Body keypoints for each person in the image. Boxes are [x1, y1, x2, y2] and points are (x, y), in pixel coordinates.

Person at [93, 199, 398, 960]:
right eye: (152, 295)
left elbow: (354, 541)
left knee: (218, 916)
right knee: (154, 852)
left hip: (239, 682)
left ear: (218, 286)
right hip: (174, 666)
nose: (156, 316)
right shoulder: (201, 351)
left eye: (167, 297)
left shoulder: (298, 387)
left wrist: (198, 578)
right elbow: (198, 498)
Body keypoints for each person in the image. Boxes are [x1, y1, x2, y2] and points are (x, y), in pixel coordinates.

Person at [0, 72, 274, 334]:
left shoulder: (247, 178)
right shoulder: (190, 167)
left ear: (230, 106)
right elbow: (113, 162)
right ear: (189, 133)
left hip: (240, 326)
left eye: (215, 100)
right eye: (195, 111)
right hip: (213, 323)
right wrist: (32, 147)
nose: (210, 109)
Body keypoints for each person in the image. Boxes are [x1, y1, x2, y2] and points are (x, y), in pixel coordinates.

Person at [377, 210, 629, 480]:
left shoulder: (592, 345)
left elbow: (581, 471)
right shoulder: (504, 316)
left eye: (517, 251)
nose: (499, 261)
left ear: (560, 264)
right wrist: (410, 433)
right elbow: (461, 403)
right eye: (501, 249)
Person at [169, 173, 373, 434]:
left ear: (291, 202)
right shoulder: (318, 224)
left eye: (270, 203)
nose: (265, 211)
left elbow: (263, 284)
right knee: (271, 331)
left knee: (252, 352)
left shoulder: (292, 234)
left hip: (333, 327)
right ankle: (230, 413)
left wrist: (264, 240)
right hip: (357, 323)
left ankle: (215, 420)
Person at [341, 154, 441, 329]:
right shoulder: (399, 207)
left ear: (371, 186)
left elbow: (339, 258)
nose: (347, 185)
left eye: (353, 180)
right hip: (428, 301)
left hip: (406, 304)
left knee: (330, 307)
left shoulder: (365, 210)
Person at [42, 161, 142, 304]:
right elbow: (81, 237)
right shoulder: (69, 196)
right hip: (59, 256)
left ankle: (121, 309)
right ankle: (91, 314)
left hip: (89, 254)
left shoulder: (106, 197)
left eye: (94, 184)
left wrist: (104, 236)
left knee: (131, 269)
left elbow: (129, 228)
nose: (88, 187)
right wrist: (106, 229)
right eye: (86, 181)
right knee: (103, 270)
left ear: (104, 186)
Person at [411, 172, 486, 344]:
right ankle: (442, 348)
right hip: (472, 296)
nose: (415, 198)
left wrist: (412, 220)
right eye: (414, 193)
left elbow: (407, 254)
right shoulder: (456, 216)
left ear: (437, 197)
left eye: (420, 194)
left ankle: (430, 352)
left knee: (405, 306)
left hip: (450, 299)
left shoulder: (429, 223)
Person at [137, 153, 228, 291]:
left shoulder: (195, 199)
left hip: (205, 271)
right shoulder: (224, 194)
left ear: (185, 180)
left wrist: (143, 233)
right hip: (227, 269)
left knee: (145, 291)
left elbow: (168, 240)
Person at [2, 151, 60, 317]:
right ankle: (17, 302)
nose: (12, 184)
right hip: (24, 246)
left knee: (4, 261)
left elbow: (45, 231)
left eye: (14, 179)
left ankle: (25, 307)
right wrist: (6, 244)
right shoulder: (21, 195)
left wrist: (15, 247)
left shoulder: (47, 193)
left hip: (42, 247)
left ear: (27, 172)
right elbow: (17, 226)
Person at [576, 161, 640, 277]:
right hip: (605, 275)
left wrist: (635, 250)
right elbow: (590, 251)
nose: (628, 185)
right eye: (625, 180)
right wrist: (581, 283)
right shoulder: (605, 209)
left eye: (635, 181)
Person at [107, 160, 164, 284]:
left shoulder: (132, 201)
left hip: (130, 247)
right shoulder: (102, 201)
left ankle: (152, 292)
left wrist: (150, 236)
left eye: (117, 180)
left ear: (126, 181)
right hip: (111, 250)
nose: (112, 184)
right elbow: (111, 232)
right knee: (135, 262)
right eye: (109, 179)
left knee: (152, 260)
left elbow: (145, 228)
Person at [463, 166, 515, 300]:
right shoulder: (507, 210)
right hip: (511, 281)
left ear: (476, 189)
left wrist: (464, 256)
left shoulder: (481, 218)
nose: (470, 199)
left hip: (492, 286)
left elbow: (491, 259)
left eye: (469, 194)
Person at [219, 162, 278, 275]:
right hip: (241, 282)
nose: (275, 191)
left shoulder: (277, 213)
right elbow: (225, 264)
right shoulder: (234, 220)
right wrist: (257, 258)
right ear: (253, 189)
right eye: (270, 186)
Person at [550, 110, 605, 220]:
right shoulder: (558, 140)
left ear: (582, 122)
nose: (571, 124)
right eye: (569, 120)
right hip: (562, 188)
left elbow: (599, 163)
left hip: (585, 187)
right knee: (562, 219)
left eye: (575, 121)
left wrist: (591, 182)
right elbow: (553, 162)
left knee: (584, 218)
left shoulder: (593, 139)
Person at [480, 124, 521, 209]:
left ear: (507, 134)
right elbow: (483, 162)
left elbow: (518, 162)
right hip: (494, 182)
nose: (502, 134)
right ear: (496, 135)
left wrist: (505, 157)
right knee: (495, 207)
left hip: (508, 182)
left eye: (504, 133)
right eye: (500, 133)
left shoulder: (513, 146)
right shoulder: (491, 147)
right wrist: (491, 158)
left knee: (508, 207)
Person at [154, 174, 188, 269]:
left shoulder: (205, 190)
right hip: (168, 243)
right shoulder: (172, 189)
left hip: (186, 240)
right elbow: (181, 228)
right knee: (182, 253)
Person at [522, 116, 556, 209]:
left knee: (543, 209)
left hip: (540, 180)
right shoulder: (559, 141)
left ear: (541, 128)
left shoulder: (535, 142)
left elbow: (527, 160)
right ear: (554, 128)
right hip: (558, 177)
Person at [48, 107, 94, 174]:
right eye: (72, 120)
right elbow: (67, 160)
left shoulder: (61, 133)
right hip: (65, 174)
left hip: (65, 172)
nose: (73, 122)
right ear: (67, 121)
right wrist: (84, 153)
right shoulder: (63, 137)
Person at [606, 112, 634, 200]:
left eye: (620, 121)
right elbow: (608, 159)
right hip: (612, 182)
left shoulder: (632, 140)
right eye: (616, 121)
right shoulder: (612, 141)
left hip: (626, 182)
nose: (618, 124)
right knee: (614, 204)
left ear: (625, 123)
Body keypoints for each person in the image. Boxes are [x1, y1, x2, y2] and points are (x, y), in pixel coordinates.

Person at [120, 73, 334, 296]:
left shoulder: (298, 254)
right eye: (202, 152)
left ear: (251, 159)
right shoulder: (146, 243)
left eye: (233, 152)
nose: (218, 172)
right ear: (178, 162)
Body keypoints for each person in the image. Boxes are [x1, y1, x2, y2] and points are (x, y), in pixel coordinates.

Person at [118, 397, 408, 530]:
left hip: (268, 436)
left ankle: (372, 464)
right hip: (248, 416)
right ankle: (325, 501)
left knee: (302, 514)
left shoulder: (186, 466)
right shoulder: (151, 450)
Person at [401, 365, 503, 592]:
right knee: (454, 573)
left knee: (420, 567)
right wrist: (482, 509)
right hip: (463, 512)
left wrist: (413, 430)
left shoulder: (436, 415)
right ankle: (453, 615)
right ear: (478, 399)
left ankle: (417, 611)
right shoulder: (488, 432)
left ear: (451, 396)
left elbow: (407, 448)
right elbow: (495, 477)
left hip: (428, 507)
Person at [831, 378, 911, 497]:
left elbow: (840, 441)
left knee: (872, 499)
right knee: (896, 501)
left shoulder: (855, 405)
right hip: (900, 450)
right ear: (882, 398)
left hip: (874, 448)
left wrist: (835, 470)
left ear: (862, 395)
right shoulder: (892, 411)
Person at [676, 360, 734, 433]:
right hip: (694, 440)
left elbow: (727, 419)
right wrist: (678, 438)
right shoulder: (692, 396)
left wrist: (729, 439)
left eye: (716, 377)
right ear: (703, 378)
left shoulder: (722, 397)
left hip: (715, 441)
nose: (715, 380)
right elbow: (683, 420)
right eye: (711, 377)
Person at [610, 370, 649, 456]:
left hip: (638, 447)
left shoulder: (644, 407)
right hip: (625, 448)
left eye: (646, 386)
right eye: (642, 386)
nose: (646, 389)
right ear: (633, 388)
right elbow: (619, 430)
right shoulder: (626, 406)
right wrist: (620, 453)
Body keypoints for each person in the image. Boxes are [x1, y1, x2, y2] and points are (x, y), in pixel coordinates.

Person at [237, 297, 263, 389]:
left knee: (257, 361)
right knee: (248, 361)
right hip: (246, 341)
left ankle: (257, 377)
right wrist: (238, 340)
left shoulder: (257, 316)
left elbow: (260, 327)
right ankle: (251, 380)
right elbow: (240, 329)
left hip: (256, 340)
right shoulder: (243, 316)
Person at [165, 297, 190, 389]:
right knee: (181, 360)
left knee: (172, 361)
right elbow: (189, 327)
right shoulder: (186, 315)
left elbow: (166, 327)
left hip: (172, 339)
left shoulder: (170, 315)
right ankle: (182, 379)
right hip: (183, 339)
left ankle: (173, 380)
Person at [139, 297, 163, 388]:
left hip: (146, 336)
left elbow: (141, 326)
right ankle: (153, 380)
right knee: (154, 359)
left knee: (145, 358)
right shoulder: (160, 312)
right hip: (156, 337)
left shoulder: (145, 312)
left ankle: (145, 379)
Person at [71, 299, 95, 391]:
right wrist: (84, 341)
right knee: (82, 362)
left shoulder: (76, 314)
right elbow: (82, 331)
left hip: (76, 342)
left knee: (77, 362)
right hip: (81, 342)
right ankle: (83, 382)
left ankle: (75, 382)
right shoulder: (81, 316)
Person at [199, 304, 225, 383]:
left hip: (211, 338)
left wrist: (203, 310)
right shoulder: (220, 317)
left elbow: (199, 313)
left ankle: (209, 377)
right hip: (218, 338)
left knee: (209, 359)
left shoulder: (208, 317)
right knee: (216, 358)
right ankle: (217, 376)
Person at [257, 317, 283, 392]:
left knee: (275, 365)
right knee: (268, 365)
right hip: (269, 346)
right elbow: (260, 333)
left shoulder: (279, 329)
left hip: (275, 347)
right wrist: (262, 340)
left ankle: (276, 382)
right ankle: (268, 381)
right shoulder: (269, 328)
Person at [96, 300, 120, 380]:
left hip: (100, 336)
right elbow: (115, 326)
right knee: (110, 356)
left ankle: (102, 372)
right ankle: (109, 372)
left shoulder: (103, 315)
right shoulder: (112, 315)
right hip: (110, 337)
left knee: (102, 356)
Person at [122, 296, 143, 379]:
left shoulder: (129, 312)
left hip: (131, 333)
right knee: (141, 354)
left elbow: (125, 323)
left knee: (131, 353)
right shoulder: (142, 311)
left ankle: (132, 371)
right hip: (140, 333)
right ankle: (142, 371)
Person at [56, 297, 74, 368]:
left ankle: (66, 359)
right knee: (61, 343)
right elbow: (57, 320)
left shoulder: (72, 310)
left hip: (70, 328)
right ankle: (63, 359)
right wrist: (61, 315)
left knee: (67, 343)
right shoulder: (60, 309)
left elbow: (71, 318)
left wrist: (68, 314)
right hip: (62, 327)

____

**Problem statement**:
Would you copy, unchanged, the stretch of the records above that begins at the line containing "right hip: (111, 250)" and ends at the line containing "right elbow: (608, 159)", and only that?

**Output for this exercise**:
right hip: (111, 250)
nose: (112, 184)
right elbow: (111, 232)
right knee: (135, 262)
right eye: (109, 179)
left knee: (152, 260)
left elbow: (145, 228)
Person at [463, 166, 515, 300]:
right shoulder: (507, 210)
right hip: (511, 281)
left ear: (476, 189)
left wrist: (464, 256)
left shoulder: (481, 218)
nose: (470, 199)
left hip: (492, 286)
left elbow: (491, 259)
left eye: (469, 194)
Person at [219, 162, 278, 275]:
right hip: (241, 282)
nose: (275, 191)
left shoulder: (277, 213)
right elbow: (225, 264)
right shoulder: (234, 220)
right wrist: (257, 258)
right ear: (253, 189)
right eye: (270, 186)
Person at [550, 110, 605, 220]:
right shoulder: (558, 140)
left ear: (582, 122)
nose: (571, 124)
right eye: (569, 120)
right hip: (562, 188)
left elbow: (599, 163)
left hip: (585, 187)
right knee: (562, 219)
left eye: (575, 121)
left wrist: (591, 182)
right elbow: (553, 162)
left knee: (584, 218)
left shoulder: (593, 139)
Person at [480, 124, 521, 209]:
left ear: (507, 134)
right elbow: (483, 162)
left elbow: (518, 162)
right hip: (494, 182)
nose: (502, 134)
right ear: (496, 135)
left wrist: (505, 157)
right knee: (495, 207)
left hip: (508, 182)
left eye: (504, 133)
right eye: (500, 133)
left shoulder: (513, 146)
right shoulder: (491, 147)
right wrist: (491, 158)
left knee: (508, 207)
Person at [154, 174, 188, 269]:
left shoulder: (205, 190)
right hip: (168, 243)
right shoulder: (172, 189)
left hip: (186, 240)
right elbow: (181, 228)
right knee: (182, 253)
Person at [522, 116, 556, 209]:
left knee: (543, 209)
left hip: (540, 180)
right shoulder: (559, 141)
left ear: (541, 128)
left shoulder: (535, 142)
left elbow: (527, 160)
right ear: (554, 128)
right hip: (558, 177)
Person at [48, 107, 94, 174]:
right eye: (72, 120)
right elbow: (67, 160)
left shoulder: (61, 133)
right hip: (65, 174)
left hip: (65, 172)
nose: (73, 122)
right ear: (67, 121)
right wrist: (84, 153)
right shoulder: (63, 137)
Person at [606, 112, 634, 200]:
left eye: (620, 121)
right elbow: (608, 159)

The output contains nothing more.